Pistorius subsequently returned to Stellenbosch, where he obtained a Ph.D. in physics in 1991.

==Career==
In 1992, Pistorius moved to Winnipeg, Canada, to join CancerCare Manitoba (then called the Manitoba Cancer Treatment and Research Foundation), the province's cancer screening and treatment institute. He initially focused on clinical therapy, and was tasked with improving Manitoba's underdeveloped medical physics capabilities.

Within a short time, Pistorius was invited to join the Department of Physics & Astronomy at the University of Manitoba, an appointment which he credits as having "started [his] research career". He continued to lead the medical physics team at CancerCare Manitoba, establishing a joint medical physics training program between the institute, the University of Manitoba, and the University of Winnipeg. He became CancerCare Manitoba's first Director of Medical Physics in 1995, and then its first Provincial Director of Medical Physics – a C-level position responsible for cancer screening and research across the province – in 2000.

## TASK DIRECTIONS
From the passage on Pistorius's career, extract the part starting with "Pistorius subsequently returned" and going on through "medical physics capabilities.". The records that come next were taken from a separate source.

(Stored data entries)
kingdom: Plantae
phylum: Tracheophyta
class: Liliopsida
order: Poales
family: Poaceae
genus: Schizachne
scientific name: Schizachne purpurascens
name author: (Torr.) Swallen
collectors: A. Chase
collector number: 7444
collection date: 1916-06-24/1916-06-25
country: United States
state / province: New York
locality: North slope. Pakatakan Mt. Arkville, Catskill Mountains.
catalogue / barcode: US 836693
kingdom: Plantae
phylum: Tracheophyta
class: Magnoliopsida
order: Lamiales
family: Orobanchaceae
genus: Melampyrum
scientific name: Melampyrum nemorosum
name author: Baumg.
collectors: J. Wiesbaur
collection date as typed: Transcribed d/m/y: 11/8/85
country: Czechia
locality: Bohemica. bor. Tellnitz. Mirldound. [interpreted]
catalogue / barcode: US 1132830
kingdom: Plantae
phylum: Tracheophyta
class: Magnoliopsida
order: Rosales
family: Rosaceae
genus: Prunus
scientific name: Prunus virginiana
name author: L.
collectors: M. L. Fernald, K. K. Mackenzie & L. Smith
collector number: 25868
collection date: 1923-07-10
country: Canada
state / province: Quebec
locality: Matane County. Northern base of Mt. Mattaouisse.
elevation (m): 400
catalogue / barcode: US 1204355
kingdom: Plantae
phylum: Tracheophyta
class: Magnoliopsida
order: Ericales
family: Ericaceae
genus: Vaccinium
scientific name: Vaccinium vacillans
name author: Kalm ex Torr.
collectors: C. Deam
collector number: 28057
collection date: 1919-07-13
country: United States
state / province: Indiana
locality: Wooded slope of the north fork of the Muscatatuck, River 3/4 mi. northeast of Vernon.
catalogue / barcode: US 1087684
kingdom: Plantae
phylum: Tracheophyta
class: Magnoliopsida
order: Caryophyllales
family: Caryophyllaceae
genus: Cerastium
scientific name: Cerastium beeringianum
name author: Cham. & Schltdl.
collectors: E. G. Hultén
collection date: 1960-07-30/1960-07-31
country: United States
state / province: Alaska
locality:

## RESULT BELOW
Pistorius subsequently returned to Stellenbosch, where he obtained a Ph.D. in physics in 1991.

==Career==
In 1992, Pistorius moved to Winnipeg, Canada, to join CancerCare Manitoba (then called the Manitoba Cancer Treatment and Research Foundation), the province's cancer screening and treatment institute. He initially focused on clinical therapy, and was tasked with improving Manitoba's underdeveloped medical physics capabilities.